Voilà qui devrait détendre l’atmosphère à Athènes, où l’on est forcé de privatiser 25% du PIB grec, pour payer les créanciers. Vieil adage de banquier : «Toute dette a pour vocation d’être remboursée», a rappelé sans compassion excessive le patron du CIC, Rémy Weber. Pour lui, la sortie de crise passe par «le retour à l’épargne favorisant la création nouvelle de richesses». Banquier un jour, banquier toujours. Et optimiste avec ça : «On permettra ainsi au capitalisme libéral de se régénérer». L’assureur Jean Azéma (Groupama) a opiné : «Dans libéralisme il y a liberté». D’ailleurs «le marchand Mohamed Bouazizi, à l’origine de la révolution tunisienne, s’est immolé parce qu’on lui a refusé la liberté d’entreprendre». Un ange tocquevillien passe. Et l’économiste Andrei Schleifer de Harvard sacrifie à la main invisible des marchés : «Faut-il plus de régulation ? La réponse est non.» Regardez l’Espagne, «l’une des économies les plus régulées du monde» : «Ce n’est pas l’échec du capitalisme, c’est l’échec des systèmes ultrarégulés des pays d’Europe du Sud».

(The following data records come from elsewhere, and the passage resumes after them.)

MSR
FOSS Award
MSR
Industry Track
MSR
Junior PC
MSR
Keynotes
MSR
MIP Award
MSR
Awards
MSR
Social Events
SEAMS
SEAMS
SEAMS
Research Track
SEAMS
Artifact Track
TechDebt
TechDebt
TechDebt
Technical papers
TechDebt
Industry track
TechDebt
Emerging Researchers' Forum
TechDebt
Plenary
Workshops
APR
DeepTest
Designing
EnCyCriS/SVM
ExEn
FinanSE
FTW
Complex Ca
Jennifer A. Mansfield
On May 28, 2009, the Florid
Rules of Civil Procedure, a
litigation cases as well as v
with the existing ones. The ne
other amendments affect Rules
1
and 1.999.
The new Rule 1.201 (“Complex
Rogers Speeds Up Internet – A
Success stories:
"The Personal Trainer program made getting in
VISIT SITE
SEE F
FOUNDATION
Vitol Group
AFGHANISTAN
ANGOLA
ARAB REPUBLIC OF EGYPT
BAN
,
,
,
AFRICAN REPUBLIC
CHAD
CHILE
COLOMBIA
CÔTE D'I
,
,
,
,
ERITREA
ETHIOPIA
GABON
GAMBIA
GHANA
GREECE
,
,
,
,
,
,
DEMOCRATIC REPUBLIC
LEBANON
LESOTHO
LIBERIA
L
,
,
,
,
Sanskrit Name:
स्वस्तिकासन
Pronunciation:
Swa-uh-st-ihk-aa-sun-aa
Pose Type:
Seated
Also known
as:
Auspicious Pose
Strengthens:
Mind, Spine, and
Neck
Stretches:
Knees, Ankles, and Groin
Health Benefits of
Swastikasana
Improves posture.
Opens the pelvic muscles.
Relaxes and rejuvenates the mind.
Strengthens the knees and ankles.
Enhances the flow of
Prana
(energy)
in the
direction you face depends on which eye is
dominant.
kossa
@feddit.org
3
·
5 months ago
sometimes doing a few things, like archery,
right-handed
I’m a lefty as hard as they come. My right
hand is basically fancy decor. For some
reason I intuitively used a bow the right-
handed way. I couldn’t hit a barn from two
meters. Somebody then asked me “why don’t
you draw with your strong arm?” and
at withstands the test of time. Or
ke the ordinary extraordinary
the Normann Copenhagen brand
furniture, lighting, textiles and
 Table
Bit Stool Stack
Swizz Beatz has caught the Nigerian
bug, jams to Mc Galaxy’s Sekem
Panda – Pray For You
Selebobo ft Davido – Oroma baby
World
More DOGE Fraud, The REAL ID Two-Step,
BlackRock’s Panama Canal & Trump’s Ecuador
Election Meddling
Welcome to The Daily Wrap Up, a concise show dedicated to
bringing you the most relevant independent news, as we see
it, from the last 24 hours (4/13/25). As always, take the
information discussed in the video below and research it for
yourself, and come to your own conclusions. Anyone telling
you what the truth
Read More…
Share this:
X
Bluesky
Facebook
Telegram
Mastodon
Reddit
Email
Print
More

Juste bon à privatiser les profits et nationaliser les dettes, l’Etat ? Non, «c’est la seule entité qui a une légitimité profonde pour mobiliser les citoyens et agir», a plaidé Suzanne Berger, du MIT, en citant l’Etat fédéral américain qui a mis le paquet dans l’innovation high-tech made in Silicon Valley. Maigre renfort pour Poul Nyrup Rasmussen, le président du Parti socialiste européen, qui a défendu seul «un choix politique de gauche, celui d’un Etat fort» : «Les Etats sont trop petits pour peser sur les marchés financiers, alors garantissons la dette des Etats au niveau des Vingt-Sept avec des Eurobonds pour se concentrer sur la croissance et l’emploi et faire renaître l’espoir», a-t-il proposé. Applaudissements polis, sans plus. Faudrait pas faire plonger l’euro."

Imagine t-on Sartre en train de porter le micro aux dominants et aux possédants?
Imagine t-on Nicolas Demorand en train d'écrire Les Mots ou L'Être et le Néant?